DOC Secretary Dan Pacholke, in an email to state Sen. Mike Padden, accused Padden of “blaming and shaming” agency staff and using the early-release problem to wage political warfare.

Pacholke’s abrupt departure comes less than two months after DOC acknowledged that for more than a decade it miscalculated sentences for some of the system’s most violent inmates, letting hundreds out of prison too soon.

“I notify you now of my resignation. I hope it helps meet your need for blood,” Pacholke said in the email to Padden, R-Spokane Valley, who chairs the Senate Law and Justice Committee and who has led a push to issue subpoenas for DOC records as part of an investigation separate from one ordered by Gov. Jay Inslee.

“I hope it gives you fodder for the press and fulfills your political needs so you can let this agency, our agency, heal. Your posturing does a grave injustice to the 8,200 staff who work for this agency,” Pacholke added.

In a resignation letter to Inslee, Pacholke, 55, called his appointment last fall as DOC secretary the high point of his career.

“That said, no system is ever perfect … I apologize on behalf of the agency for the tragic consequences of this error,” he wrote.

Officials have linked two deaths last year to men who should have still been in prison but who were out because DOC had failed to fix a sentencing software problem. The two former prisoners now face new charges.

Pacholke’s resignation came one day after the GOP-led state Senate voted to oust Transportation Secretary Lynn Peterson, a move that took Inslee and Democratic lawmakers by surprise. The governor expressed frustration Saturday after losing two Cabinet members in quick succession.

“Corrections Secretary Dan Pacholke submitted his resignation this morning, saying he hoped that his move would end the political blood thirst of Senate Republicans,” Inslee said in a statement. “I doubt it will accomplish that, and I’m sorry to see a dedicated public servant end his tenure this way.”

It wasn’t clear Saturday whether Pacholke’s resignation would take effect immediately or who would lead DOC in his stead. A spokeswoman for Inslee declined to make the governor available for further comment.

“Dan was working hard to get the Department of Corrections through difficult times and he clearly felt that would be impossible under the current political climate in Olympia,” the governor said. “I will be working with Dan in the coming days on a transition plan.”

Senate Minority Leader Sharon Nelson attributed Peterson’s dismissal and Pacholke’s resignation Saturday to efforts by Republicans to undermine Inslee, who is running for re-election this year.

“I don’t think they’ll be sated until November,” said Nelson, D-Maury Island. “Nothing will stop them. They’re going to continue using the Legislature for political purposes.”

Nelson said she wasn’t surprised to hear about the DOC secretary bowing out after watching GOP lawmakers “crucify” Peterson as they pushed her out Friday.

“I saw what they did yesterday to Secretary Peterson,” Nelson said. “Who would want to work as an agency leader in this environment?”
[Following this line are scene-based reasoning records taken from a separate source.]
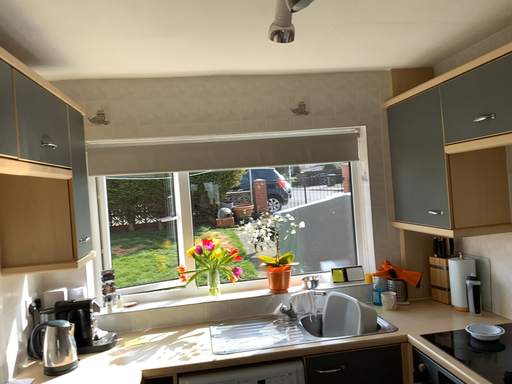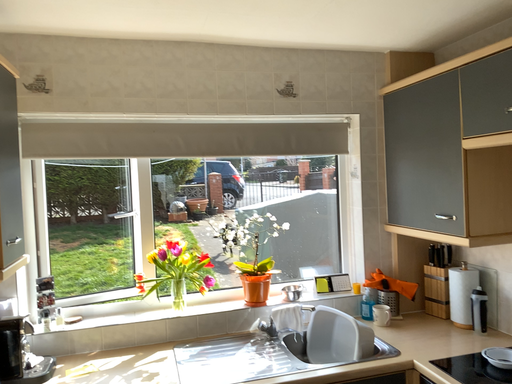
Question: How did the camera likely rotate when shooting the video?

Choices:
 (A) rotated right
 (B) rotated left

Answer: (A)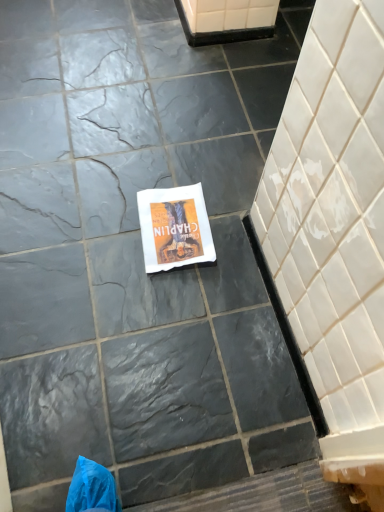
Where is `white paper towel at center`? This screenshot has height=512, width=384. white paper towel at center is located at coordinates (174, 228).

Measure the distance between point (188, 244) and camera.

1.27 meters.

From the picture: What is the approximate height of white paper towel at center?

white paper towel at center is 0.52 inches in height.

The height and width of the screenshot is (512, 384). What do you see at coordinates (174, 228) in the screenshot? I see `white paper towel at center` at bounding box center [174, 228].

At what (x,y) coordinates should I click in order to perform the action: click on white paper towel at center. Please return your answer as a coordinate pair (x, y). Looking at the image, I should click on (174, 228).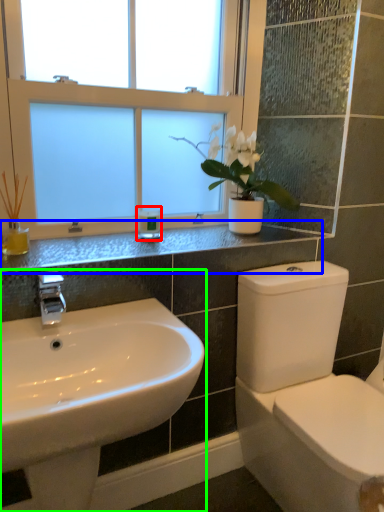
Question: Which object is the closest to the toiletry (highlighted by a red box)? Choose among these: counter top (highlighted by a blue box) or sink (highlighted by a green box).

Choices:
 (A) counter top
 (B) sink

Answer: (A)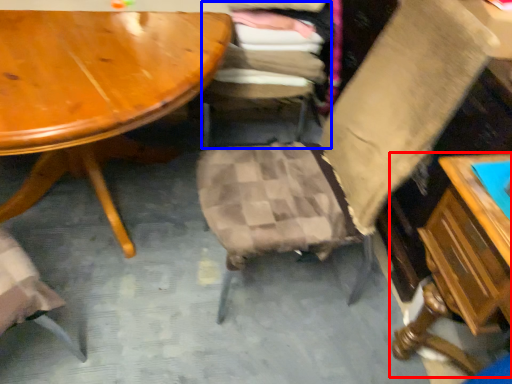
Question: Which of the following is the closest to the observer, table (highlighted by a red box) or chair (highlighted by a blue box)?

Choices:
 (A) table
 (B) chair

Answer: (A)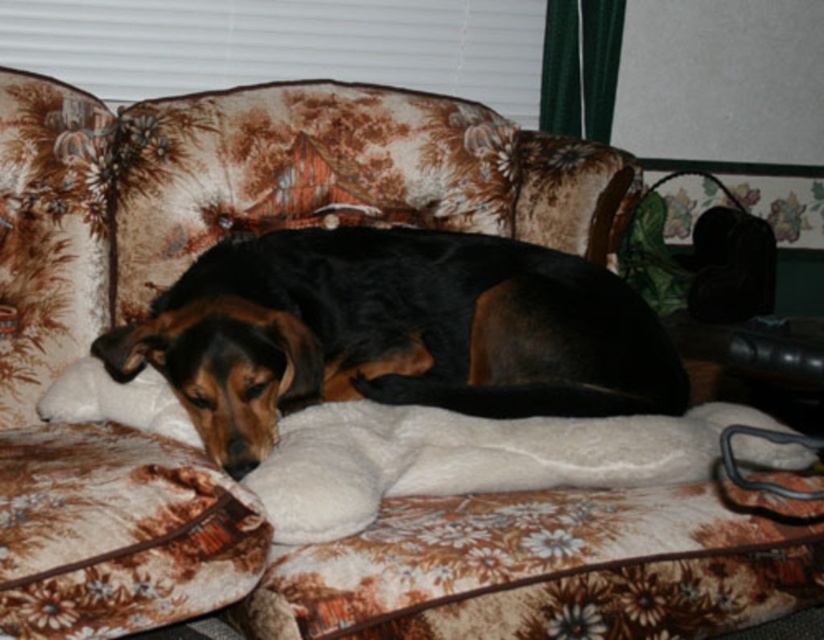
You are a photographer trying to capture the black fur dog at center. The floral fabric couch at center is blocking your view. Can you move the couch to get a clear shot of the dog?

The floral fabric couch at center is positioned over black fur dog at center, so moving the couch would reveal the dog, allowing you to take a clear shot.

You are a photographer trying to capture a clear shot of the black fur dog at center. However, the floral fabric couch at center is blocking your view. Can you move the couch to get a better angle?

The floral fabric couch at center is in front of the black fur dog at center, so moving the couch would allow you to see the dog more clearly.

You are standing in the living room and want to place a new rug in front of the floral fabric couch at center. According to the coordinates provided, where should you position the rug relative to the couch?

The floral fabric couch at center is located at point coordinates (181,269), so you should position the rug in front of it at those coordinates.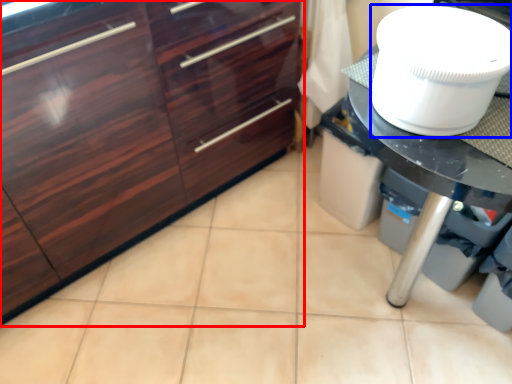
Question: Which object appears farthest to the camera in this image, cabinetry (highlighted by a red box) or toilet bowl (highlighted by a blue box)?

Choices:
 (A) cabinetry
 (B) toilet bowl

Answer: (A)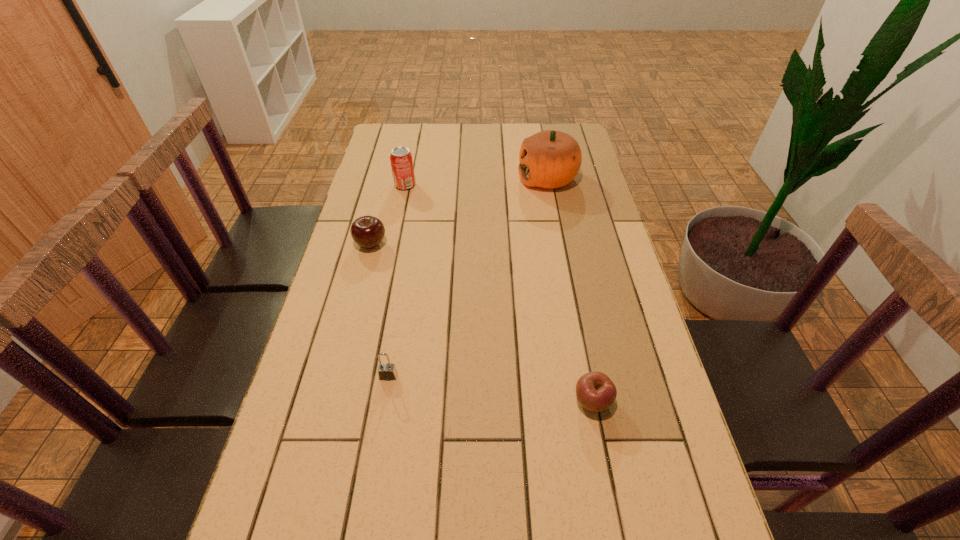
The image size is (960, 540). Identify the location of unoccupied position between the pumpkin and the shorter apple. (570, 290).

This screenshot has width=960, height=540. I want to click on blank region between the padlock and the nearest object, so [x=491, y=389].

Identify the location of vacant space in between the second nearest object and the farther apple. The height and width of the screenshot is (540, 960). (379, 310).

The height and width of the screenshot is (540, 960). Find the location of `empty space that is in between the shortest object and the tallest object`. empty space that is in between the shortest object and the tallest object is located at coordinates (570, 290).

You are a GUI agent. You are given a task and a screenshot of the screen. Output one action in this format:
    pyautogui.click(x=<x>, y=<y>)
    Task: Click on the vacant space that is in between the soda can and the pumpkin
    
    Given the screenshot: What is the action you would take?
    pyautogui.click(x=476, y=181)

Where is `free space between the shortest object and the soda can`? free space between the shortest object and the soda can is located at coordinates (499, 293).

Locate an element on the screen. This screenshot has width=960, height=540. free space between the shortest object and the taller apple is located at coordinates (482, 323).

Image resolution: width=960 pixels, height=540 pixels. What are the coordinates of `free space that is in between the taller apple and the padlock` in the screenshot? It's located at (379, 310).

Find the location of a particular element. The image size is (960, 540). free space between the soda can and the shortest object is located at coordinates (499, 293).

What are the coordinates of `free space between the left apple and the tallest object` in the screenshot? It's located at (459, 211).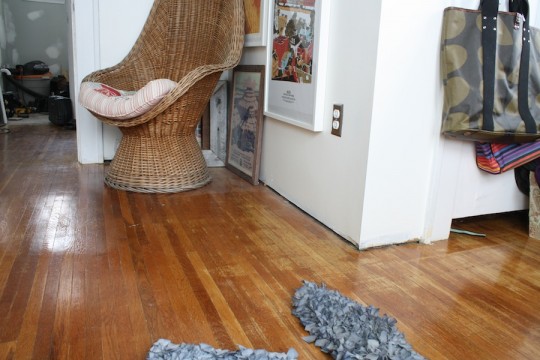
Identify the location of corner of wall. (373, 96).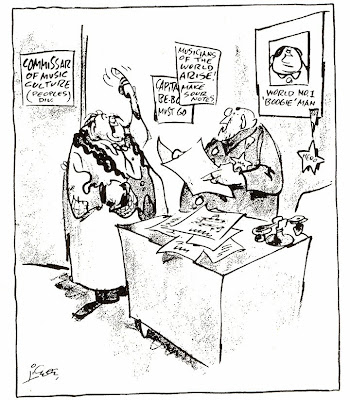
The image size is (350, 400). Find the location of `desk`. desk is located at coordinates (223, 313).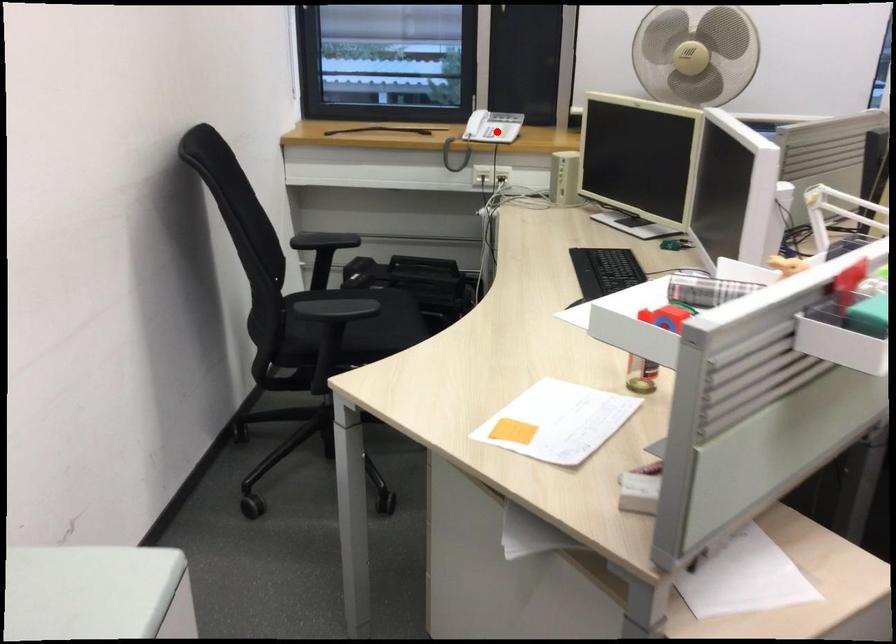
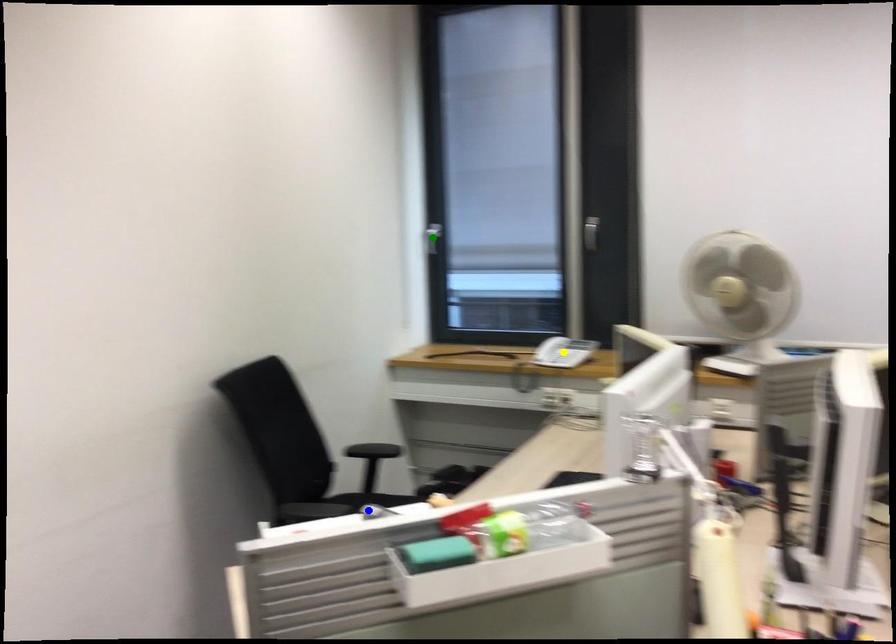
Question: I am providing you with two images of the same scene from different viewpoints. A red point is marked on the first image. You are given multiple points on the second image. Can you choose the point in image 2 that corresponds to the point in image 1?

Choices:
 (A) blue point
 (B) yellow point
 (C) green point

Answer: (B)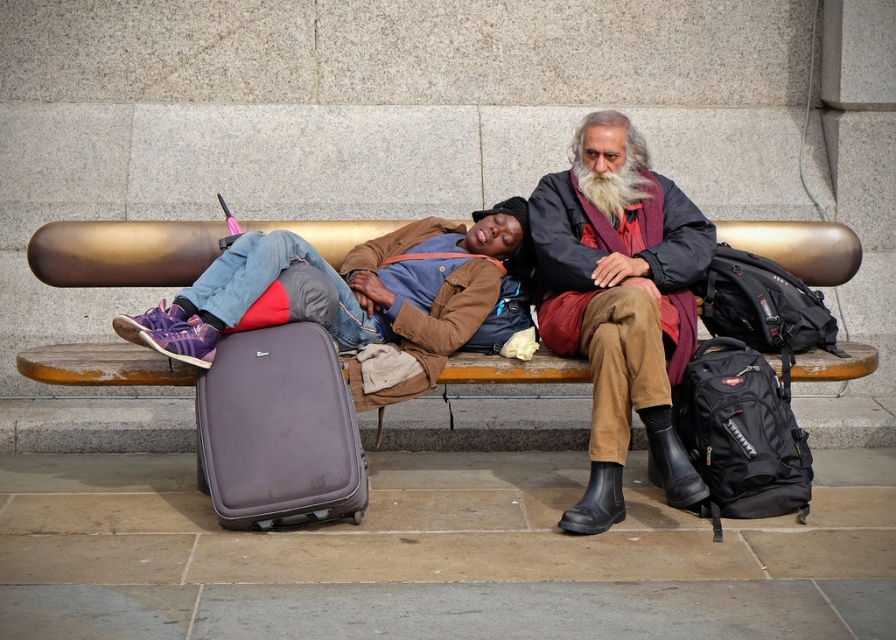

Republican Sen. Mark Miloscia, who chairs the Senate’s Accountability and Reform Committee, fired back in a statement.

“Although Secretary Pacholke inherited a culture of apathy at DOC, he never demonstrated the leadership to inspire change in one of our state’s core services,” Miloscia said. “People are dying as a result of this culture of apathy.”

The GOP senator, who is running for auditor this year, said Pacholke was never qualified to run DOC, and went on to attack the governor.

“The Senate sincerely wants to work with the Inslee administration to make sure taxpayers get the quality services they deserve, but we’re simply not going to get results from unqualified political appointees,” Miloscia said.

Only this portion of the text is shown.